§ **Task instructions**
**1.** Using the excerpt on quantum groups and Dynkin diagrams, answer the following:
(a) What property of the structure constants might one notice in a nice basis of a representation ring R(G)?
(b) What sort of categories are said to lurk behind the quantum groups?
(c) Whose paper is suggested for more on this topic, and in which weeks was it referred to?
**2.** List every earlier week that the excerpt on quantum groups and Dynkin diagrams mentions by name.
**3.** Carry the excerpt on quantum groups and Dynkin diagrams forward from its last line, in the same voice.

§ **Document extract**
↓

We can imagine that if someone handed us a representation ring R(G) we
might eventually notice that it had a nice basis in which the structure
constants were nonnegative integers. And we might then realize that
lurking behind it was a category, Rep(G). And then all sorts of things
about it would become clearer....

Something similar like this seems to be happening with quantum groups!
Ignoring a lot of important technical details, let me just say that
quantum groups turn out have nice bases in which the structure constants
are nonnegative integers, and the reason is that lurking behind the
quantum groups are certain categories. What sort of categories?
Categories of "Lagrangian subvarieties of the cotangent bundles of
quiver varieties". Yikes! I don't think I'll explain *that* mouthful!
Let me just note that a quiver is itself a cute little category that you
cook up by taking a graph and thinking of the vertices as objects
and the edges as morphisms, like this:

o->-o->-o->-o->-o

If you do this to a graph that's the Dynkin diagram of a Lie group ----
see "week62" and the weeks following that --- then the fun starts!
Dynkin diagrams give Lie groups, but also quantum groups, and now it
turns out that they also give rise to certain categories of which the
quantum groups are decategoried, boiled-down versions.... I don't
understand all this, but I certainly intend to, because it's simply
amazing how a world of complex symmetry emerges from these Dynkin
diagrams.

For more on this stuff try the paper by Crane and Frenkel referred to in
"week38" and "week50". It suggests some amazing relationships between
this stuff and 4-dimensional topology....

Let me conclude by reminding you where I am in "the tale of n-categories"

↑

§ **Data provided**

↓

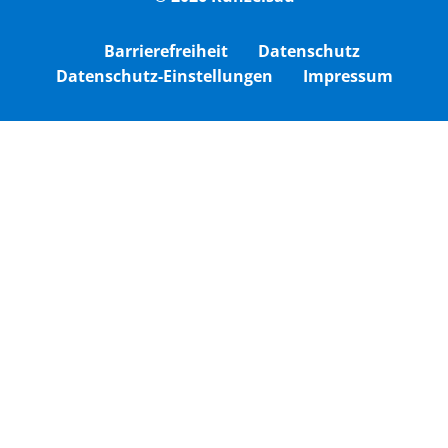
Barrierefreiheit
Datenschutz
Datenschutz-Einstellungen
Impressum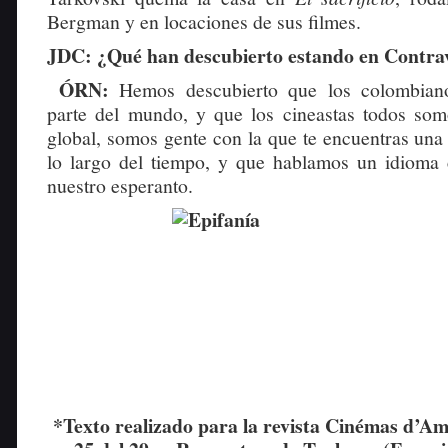
Bergman y en locaciones de sus filmes.
JDC: ¿Qué han descubierto estando en Contra
ÓRN:
Hemos descubierto que los colombian
parte del mundo, y que los cineastas todos so
global, somos gente con la que te encuentras una 
lo largo del tiempo, y que hablamos un idioma
nuestro esperanto.
*Texto realizado para la revista Cinémas d’Am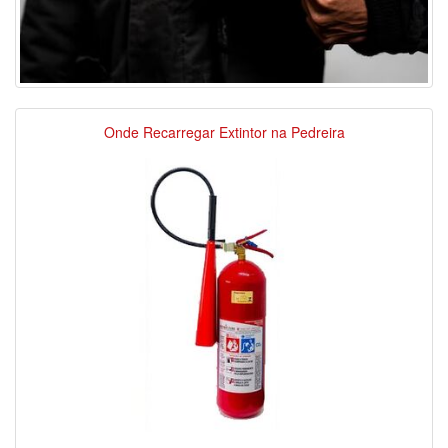
Onde Recarregar Extintor na Pedreira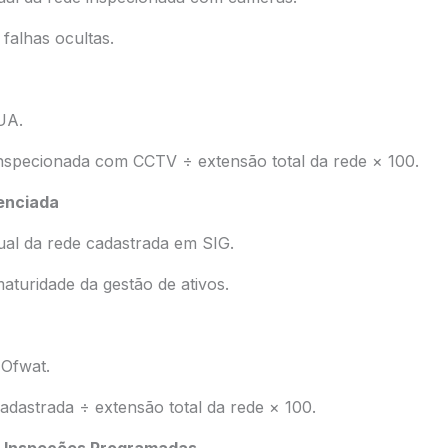
 falhas ocultas.
UA.
inspecionada com CCTV ÷ extensão total da rede × 100.
enciada
ual da rede cadastrada em SIG.
maturidade da gestão de ativos.
Ofwat.
adastrada ÷ extensão total da rede × 100.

↑

§ **Expected outputs**
**1.**
(a) They are nonnegative integers.
(b) Categories of "Lagrangian subvarieties of the cotangent bundles of quiver varieties".
(c) The paper by Crane and Frenkel, referred to in "week38" and "week50".

**2.** "week62", "week38", "week50"

**3.**
and where I want to go next. So far I have spoken mainly of 0-categories,
1-categories, and 2-categories, with lots of vague allusions as to how
various patterns generalize to higher n. Also, I have concentrated mainly
on the related notions of equality, isomorphism, equivalence, and
adjointness. Equality, isomorphism and equivalence are the most natural
notions of "sameness" when working in 0-categories, 1-categories, and
2-categories, respectively. Adjointness is a closely related but more
subtle and exciting concept that you can only start talking about once
you get to the level of 2-categories. People got tremendously excited
by it when they started working with the 2-category Cat of all small
categories, because it explained a vast number of situations where you
have a way to go back and forth between two categories, without the
categories being "the same" (or equivalent). Another exciting thing
about adjointness is that it really highlights the relation between
2-categories and 2-dimensional topology --- thus pointing the way
to a more general relation between n-categories and n-dimensional topology.
From this point of view, adjointness is all about "folds":

\ /
\ /
\/

/\
/ \
/ \

and their ability to cancel:

/\ | |
/ \ | |
/ \ | |
| \ / = |
| \ / |
| \/ |

| /\ |
| / \ |
| / \ |


\ / | = |
\ / | |
\/ | |

This concept of "doubling back" or "backtracking" is a
very simple and powerful one, so it's not surprising that it
is prevalent throughout mathematics and physics. It is an
essentially 2-dimensional phenomenon (though it occurs in higher
dimensions as well), so it can be understood most generally in the
language of 2-categories.

(In physics, "doubling back" is related to the notion of antiparticles
as particle moving backwards in time, and appears in the Feynman diagrams
for annihilation and creation of particle/antiparticle pairs. For
those familiar with the category-theoretic approach to Feynman diagrams,
the stuff in "week83" about dual vector spaces should suffice to make
this connection precise.)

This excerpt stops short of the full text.